PROBLEM STATEMENT:
When the line with "left hip: (576, 426)" appears below, start repeating lines exactly, and keep going through the line with "right eye: (237, 172)"; add nothing outside that span.

(Records from a collection)

────

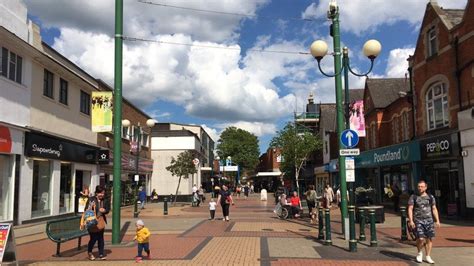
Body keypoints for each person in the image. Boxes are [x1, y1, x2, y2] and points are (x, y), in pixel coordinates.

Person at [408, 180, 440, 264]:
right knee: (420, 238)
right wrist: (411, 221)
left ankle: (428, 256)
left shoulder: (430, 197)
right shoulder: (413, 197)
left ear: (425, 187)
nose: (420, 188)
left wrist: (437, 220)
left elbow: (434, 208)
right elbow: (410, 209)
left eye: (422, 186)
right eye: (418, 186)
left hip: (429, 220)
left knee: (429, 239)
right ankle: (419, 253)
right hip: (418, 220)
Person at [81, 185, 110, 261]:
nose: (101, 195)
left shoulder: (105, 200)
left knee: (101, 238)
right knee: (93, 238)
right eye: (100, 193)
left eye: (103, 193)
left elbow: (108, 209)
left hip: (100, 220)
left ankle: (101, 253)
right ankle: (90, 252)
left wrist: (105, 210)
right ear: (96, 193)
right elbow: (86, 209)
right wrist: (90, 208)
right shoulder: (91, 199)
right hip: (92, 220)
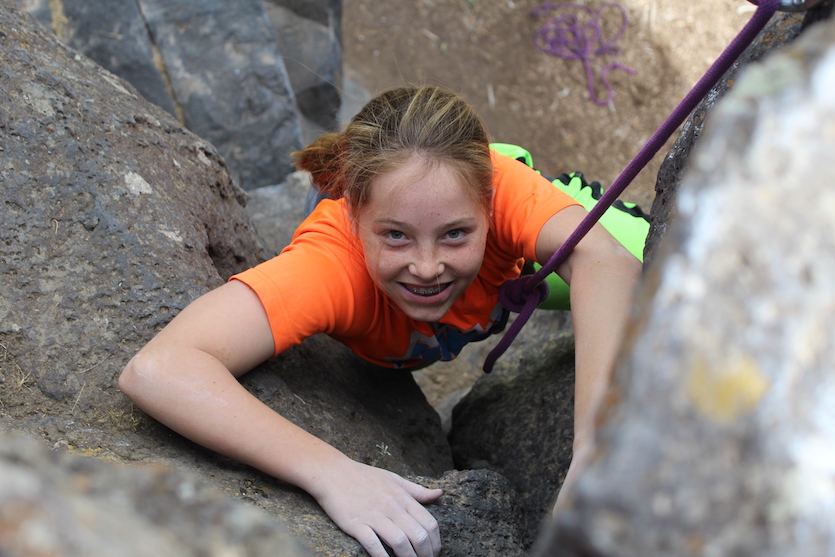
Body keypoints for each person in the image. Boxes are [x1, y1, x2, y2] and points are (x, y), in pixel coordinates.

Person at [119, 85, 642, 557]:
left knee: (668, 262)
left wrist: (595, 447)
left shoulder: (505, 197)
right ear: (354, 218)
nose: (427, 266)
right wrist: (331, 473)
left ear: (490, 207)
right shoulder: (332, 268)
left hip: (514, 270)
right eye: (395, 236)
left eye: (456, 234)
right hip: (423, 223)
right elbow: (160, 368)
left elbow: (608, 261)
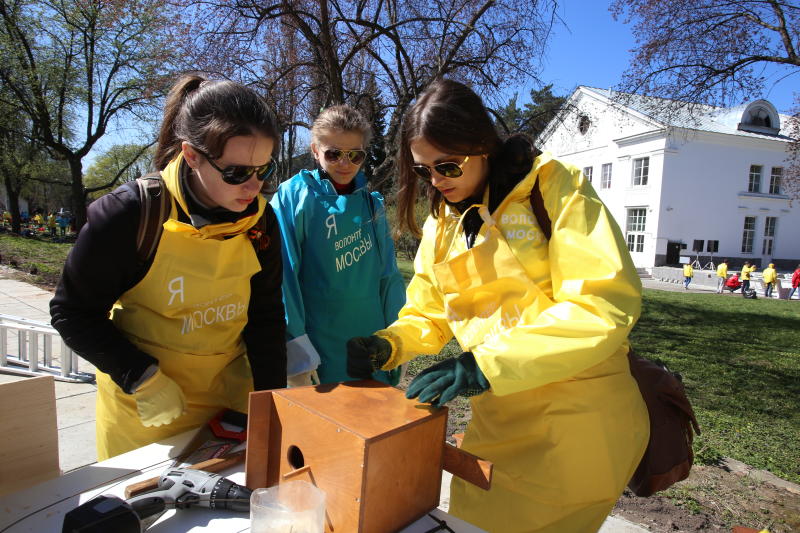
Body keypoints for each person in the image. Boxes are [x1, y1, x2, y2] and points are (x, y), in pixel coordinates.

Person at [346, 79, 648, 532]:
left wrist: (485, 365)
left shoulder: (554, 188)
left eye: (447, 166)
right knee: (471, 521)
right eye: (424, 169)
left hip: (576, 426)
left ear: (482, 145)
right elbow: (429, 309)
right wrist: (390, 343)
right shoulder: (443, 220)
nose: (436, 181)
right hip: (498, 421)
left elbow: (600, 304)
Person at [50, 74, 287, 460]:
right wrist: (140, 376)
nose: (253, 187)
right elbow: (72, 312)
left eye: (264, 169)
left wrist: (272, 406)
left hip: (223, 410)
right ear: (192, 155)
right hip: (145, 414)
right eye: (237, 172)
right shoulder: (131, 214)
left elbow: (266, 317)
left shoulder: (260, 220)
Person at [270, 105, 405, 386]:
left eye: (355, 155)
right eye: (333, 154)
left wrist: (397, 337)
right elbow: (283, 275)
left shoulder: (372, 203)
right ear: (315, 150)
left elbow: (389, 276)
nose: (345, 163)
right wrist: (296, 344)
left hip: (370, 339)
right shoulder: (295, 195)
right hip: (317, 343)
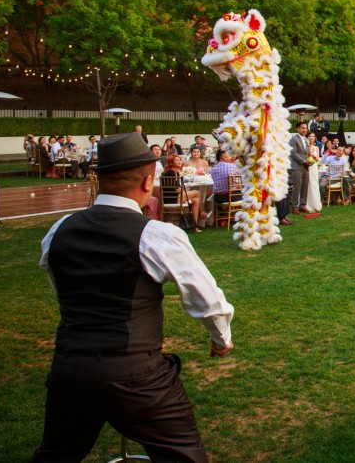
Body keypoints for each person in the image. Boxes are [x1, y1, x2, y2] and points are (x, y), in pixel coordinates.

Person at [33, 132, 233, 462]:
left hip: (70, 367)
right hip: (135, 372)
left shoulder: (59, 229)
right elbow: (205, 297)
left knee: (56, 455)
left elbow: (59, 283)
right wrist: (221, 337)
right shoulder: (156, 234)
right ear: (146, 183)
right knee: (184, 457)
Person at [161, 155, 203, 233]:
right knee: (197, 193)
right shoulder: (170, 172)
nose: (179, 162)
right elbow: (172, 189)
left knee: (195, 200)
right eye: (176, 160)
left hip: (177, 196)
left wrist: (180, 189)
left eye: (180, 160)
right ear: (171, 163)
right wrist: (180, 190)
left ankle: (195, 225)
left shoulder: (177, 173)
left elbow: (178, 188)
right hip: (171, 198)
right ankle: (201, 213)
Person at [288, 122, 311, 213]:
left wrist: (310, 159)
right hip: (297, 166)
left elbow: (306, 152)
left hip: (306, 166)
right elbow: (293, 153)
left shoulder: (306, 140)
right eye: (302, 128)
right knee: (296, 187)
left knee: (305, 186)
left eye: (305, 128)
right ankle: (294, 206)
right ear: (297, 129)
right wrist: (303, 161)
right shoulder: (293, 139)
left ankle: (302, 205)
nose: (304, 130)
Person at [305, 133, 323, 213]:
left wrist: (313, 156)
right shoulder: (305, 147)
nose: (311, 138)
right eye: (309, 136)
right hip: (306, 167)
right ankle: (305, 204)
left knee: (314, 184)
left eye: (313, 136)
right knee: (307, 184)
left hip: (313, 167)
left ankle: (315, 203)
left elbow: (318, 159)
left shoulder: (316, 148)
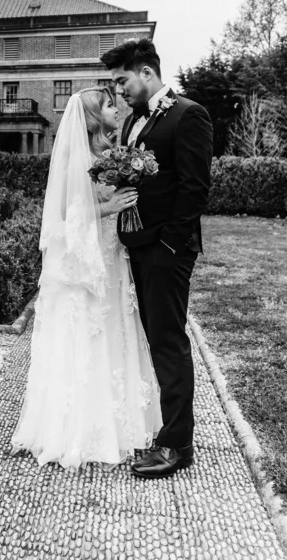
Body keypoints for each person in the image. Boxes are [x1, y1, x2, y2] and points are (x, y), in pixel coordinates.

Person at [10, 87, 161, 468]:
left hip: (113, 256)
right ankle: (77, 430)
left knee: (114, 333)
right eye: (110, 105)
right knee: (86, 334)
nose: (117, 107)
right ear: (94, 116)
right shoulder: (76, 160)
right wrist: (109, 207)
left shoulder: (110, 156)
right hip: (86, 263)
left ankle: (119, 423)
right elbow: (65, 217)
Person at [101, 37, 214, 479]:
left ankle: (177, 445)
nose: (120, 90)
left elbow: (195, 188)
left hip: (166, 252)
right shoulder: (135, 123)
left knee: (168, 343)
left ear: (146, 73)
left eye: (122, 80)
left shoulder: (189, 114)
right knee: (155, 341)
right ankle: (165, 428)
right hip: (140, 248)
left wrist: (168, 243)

────

RESULT OF THIS TASK:
left hip: (576, 426)
left ear: (482, 145)
right elbow: (429, 309)
right wrist: (390, 343)
right shoulder: (443, 220)
nose: (436, 181)
right hip: (498, 421)
left elbow: (600, 304)
Person at [50, 74, 287, 460]:
right wrist: (140, 376)
nose: (253, 187)
right elbow: (72, 312)
left eye: (264, 169)
left wrist: (272, 406)
left hip: (223, 410)
right ear: (192, 155)
right hip: (145, 414)
right eye: (237, 172)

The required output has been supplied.